Karakousis C P, Getaz E P, Bjornsson S, Henderson E S, Irequi M, Martinez L, Ospina J, Cavins J, Preisler H, Holyoke E, Holtermann O
Cancer Treat Rep. 1979 Nov-Dec;63(11-12):2009-10.
Twenty-nine patients with advanced malignant melanoma were randomized to receive DTIC at a dose of 200 mg/m2 iv on Days 1-5 and cis-dichlorodiammine-platinum(II) at a dose of 40 mg/m2 iv on Days 1 and 4, repeated every 4 weeks (group A), or the same drugs plus procarbazine at a dose of 75 mg/m2 orally daily on Days 1-8 and vincristine at a dose of 1.4 mg/m2 iv on Day 1 (group B). These drugs were generally well-tolerated, but five of 16 patients in group A and six of 13 patients in group B required dose modification for either hematologic or renal toxicity. There were six objective responses among 16 patients in group A including one complete regression, while there were two objective responses among 13 patients in group B.

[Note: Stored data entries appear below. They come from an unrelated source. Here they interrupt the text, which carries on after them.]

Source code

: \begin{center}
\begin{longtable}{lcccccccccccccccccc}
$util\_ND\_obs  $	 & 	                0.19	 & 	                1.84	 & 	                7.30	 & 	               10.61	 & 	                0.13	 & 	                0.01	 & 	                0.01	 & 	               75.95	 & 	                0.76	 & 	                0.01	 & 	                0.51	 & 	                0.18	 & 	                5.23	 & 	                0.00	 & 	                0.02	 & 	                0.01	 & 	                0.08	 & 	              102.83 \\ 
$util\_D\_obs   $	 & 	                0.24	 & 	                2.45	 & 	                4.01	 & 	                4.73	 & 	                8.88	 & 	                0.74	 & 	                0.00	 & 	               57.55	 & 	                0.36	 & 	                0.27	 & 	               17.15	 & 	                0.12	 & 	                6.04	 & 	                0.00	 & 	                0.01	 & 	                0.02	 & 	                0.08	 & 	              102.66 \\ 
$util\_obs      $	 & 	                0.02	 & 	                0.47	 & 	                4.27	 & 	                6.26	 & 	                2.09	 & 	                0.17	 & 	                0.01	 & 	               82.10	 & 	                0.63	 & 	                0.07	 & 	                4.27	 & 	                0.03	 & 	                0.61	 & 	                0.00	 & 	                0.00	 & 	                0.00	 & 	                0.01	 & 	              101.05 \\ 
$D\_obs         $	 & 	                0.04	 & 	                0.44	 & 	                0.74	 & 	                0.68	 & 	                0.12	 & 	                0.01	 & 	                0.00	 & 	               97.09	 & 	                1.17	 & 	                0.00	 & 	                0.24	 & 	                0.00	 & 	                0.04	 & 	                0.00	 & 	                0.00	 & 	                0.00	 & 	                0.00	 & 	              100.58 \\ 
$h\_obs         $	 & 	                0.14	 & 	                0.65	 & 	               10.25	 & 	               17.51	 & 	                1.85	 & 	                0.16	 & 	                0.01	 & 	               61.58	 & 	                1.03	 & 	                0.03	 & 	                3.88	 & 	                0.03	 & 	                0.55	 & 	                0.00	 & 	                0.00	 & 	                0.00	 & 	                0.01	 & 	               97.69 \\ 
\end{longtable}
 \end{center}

29例晚期恶性黑色素瘤患者被随机分组,A组患者在第1 - 5天接受剂量为200 mg/m²的达卡巴嗪静脉注射,在第1天和第4天接受剂量为40 mg/m²的顺二氯二氨铂(II)静脉注射,每4周重复一次;B组患者接受相同药物治疗,外加丙卡巴肼,在第1 - 8天每天口服剂量为75 mg/m²,在第1天接受剂量为1.4 mg/m²的长春新碱静脉注射。这些药物一般耐受性良好,但A组16例患者中有5例、B组13例患者中有6例因血液学或肾毒性需要调整剂量。A组16例患者中有6例出现客观缓解,包括1例完全缓解,而B组13例患者中有2例出现客观缓解。